Disposition of Histamine, Its Metabolites, and pros-Methylimidazoleacetic Acid in Brain Regions of Rats Chronically Infused with α-Fluoromethylhistidine


Address correspondence and reprint requests to Dr. G. D. Prell at Department of Pharmacology (Box 1215), Mount Sinai Medical Center, 1 Gustave L. Levy Place, New York, NY 10029-6574, U.S.A.
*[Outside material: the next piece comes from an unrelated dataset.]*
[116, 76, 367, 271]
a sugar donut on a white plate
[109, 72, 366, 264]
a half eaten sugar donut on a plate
Abstract: In mammalian brain, histamine is known to be metabolized solely by histamine methyltransferase (HMT), forming tele-methylhistamine (t-MH), then tele-methylimidazoleacetic acid (t-MIAA). We previously showed that imidazoleacetic acid (IAA), a GABA agonist, and histamine's metabolite in the periphery, is present in brain where its concentration increased after inhibition of HMT. Also, when [3H]histamine was given intracerebroventricularly to rats, a portion was converted to IAA, a process increased by inhibition of HMT. These results indicated that brain has the capacity to oxidize histamine but did not show whether this pathway is operative under physiological conditions. To address this question, rats were infused for >4 weeks with α-fluoromethylhistidine (α-FMHis), an irreversible inhibitor of histamine's synthetic enzyme, l-histidine decarboxylase. Compared with controls (untreated and saline-treated rats), brain levels of histamine, t-MH, and t-MIAA in all regions were markedly reduced in treated rats. As a percentage of controls, depletion of t-MIAA > t-MH > histamine in all regions, and regional depletions of histamine corresponded to its turnover rates in regions of rat brain. In contrast, levels of IAA were unchanged as were levels of pros-methylimidazoleacetic acid, an isomer of t-MIAA unrelated to histamine metabolism. Results suggest that in brains of rats, unlike in the periphery, most IAA may not normally derive from histamine. Because histamine in brain can be converted to IAA under certain conditions, direct oxidation of histamine may be a conditional phenomenon. Our results also support the existence of a very slow turnover pool of brain histamine and use of chronic α-FMHis infusion as a model to probe the histaminergic system in brain.